▶ _What the task asks_:
Copy each line below in which the string "products" appears.
┏━━
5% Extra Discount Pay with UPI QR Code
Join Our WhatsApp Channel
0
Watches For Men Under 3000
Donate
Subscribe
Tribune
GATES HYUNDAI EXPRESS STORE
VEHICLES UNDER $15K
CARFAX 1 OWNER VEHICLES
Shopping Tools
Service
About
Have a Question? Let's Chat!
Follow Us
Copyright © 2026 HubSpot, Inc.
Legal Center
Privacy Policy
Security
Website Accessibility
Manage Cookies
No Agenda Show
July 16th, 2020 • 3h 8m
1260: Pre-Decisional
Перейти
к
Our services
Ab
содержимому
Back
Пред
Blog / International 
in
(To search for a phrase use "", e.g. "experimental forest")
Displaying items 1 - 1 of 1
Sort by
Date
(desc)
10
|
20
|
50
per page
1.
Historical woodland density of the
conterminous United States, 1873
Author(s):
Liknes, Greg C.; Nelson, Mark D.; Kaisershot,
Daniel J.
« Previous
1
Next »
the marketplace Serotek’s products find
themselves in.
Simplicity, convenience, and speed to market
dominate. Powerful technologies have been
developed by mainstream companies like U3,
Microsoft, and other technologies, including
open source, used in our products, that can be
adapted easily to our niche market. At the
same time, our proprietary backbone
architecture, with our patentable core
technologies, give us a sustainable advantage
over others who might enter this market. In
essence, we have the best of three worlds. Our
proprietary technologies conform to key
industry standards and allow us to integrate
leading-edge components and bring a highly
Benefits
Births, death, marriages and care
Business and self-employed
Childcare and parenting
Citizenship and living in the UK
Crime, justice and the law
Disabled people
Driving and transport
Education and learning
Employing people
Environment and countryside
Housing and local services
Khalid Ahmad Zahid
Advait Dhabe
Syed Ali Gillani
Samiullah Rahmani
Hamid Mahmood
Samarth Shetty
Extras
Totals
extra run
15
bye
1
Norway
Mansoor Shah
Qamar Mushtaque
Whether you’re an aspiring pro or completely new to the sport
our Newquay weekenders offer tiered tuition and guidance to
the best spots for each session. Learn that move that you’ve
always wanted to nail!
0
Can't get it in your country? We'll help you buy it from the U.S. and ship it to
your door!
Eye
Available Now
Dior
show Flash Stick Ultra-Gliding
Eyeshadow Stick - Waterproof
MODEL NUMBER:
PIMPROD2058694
┗━━
▶ _Response to this exercise_:
the marketplace Serotek’s products find
open source, used in our products, that can be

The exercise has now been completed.